A more rational driver behind relative currency strength—and one you don't hear about too often—is short-term interest rates (and expectations for future rate moves). When one country has a much lower short-term interest rate than another, folks can borrow to buy currency at the low rate in one country and invest it in the higher yielding currency of the other. This is known as a "carry trade." Done right, it's free money! And it's very rational and quite common. We can see it going on in huge volume in Japan, because for a very long time, Japan has had very low interest rates and the yen has been very weak. It's a bit of a self-fulfilling prophecy—as investors borrow in a weaker currency to buy the higher yielding currency, this puts downward selling pressure on the first and upward buying pressure on the second.
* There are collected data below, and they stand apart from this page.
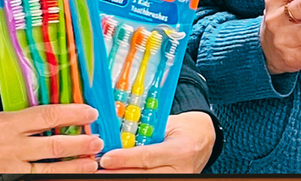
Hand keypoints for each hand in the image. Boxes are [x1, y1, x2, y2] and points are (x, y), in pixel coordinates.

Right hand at [0, 104, 102, 172]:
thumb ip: (20, 118)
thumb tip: (52, 114)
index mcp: (6, 125)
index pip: (48, 116)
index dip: (73, 114)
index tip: (91, 113)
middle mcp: (10, 148)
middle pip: (54, 145)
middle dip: (81, 143)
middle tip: (98, 140)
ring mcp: (9, 170)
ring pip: (49, 169)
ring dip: (75, 167)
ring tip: (92, 163)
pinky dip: (55, 179)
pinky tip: (69, 177)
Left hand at [98, 111, 216, 171]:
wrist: (203, 140)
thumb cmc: (183, 129)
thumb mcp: (167, 124)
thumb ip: (145, 131)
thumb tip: (115, 133)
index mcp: (180, 150)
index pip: (148, 156)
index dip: (125, 159)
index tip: (106, 158)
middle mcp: (180, 170)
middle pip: (143, 175)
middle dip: (118, 172)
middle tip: (98, 168)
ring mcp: (178, 179)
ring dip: (122, 176)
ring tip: (104, 172)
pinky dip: (133, 177)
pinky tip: (119, 174)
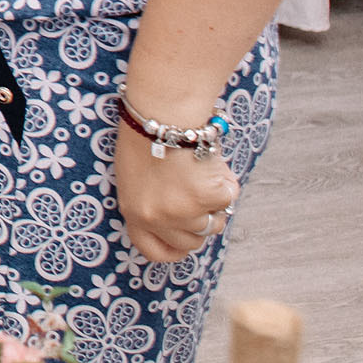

A nation's shortest-term rate usually (but not always) tracks closely with that country's central banking rate (like America's Fed funds rate). Given that our Fed has been lowering (and may continue lowering) rates over the past 22 months, it shouldn't be surprising the dollar has weakened versus other currencies. This is not a reflection of American economic weakness, but a sign carry traders are behaving quite rationally.
So, the weak dollar doesn't necessarily represent fundamental weakness. But with all the hoopla around the weak dollar, surely there's evidence we should fear for markets, right? Not really. Although the trade-weighted dollar is weaker than it was a few years ago, it's pretty much in the same spot it was in the early 1980s or 1992 or 1995—all perfectly fine times for stocks. And the dollar's been weakening nearly the entirety of this bull market run—it hasn't stopped stocks. Conversely, the dollar appreciated considerably against other major currencies in 2001 and 2002, yet stocks did very poorly. A strong dollar wasn't a magical market panacea then. There is simply no meaningful statistical correlation between currency valuation and stock market direction.
What about the economy? Won't a weak dollar harm our economy? Again, there's no historical evidence supporting this fear. America has had cyclical periods of a weak and strong dollar and neither has resulted in a better or worse economy. In fact, while we worry about a weak dollar States-side, the Europeans are worried about a too-strong euro.
ECB's Trichet ‘Concerned' About Euro's Appreciation
By Simon Kennedy and Simone Meier, Bloomberg
Why all the fear? A strong euro (relative to the dollar) makes things like fancy European cars more expensive in the US. So what might a fancy European car maker do?
BMW to Make Fewer Cars in Europe
Staff, BBC News.com
Outsource jobs to the US!
And the reverse is true for US exports—a weak dollar makes good old Yankee ingenuity more affordable overseas. And we've seen US exports surging of late. Interestingly, when the dollar is strong, folks complain it hurts our imports too. So which is it? Is a weak dollar good or bad, and a strong dollar better or worse?
There are pros and cons to both a weak and strong dollar. But neither is predictive for the stock market or inherently better or worse for the economy. Currencies are essentially a zero-sum game—one being weak means another must be strong. But which is weak and which is strong doesn't matter—each is really just a different flavor of a global currency. Maybe the problem isn't that the dollar is weak. Maybe the problem is simply the notion that it's "weak." Don't think of the dollar as "weak"—think of it as mint chocolate chip. There's nothing alarming about that. If you're a global investor, net-net, it really just doesn't matter which flavor you choose in the long run.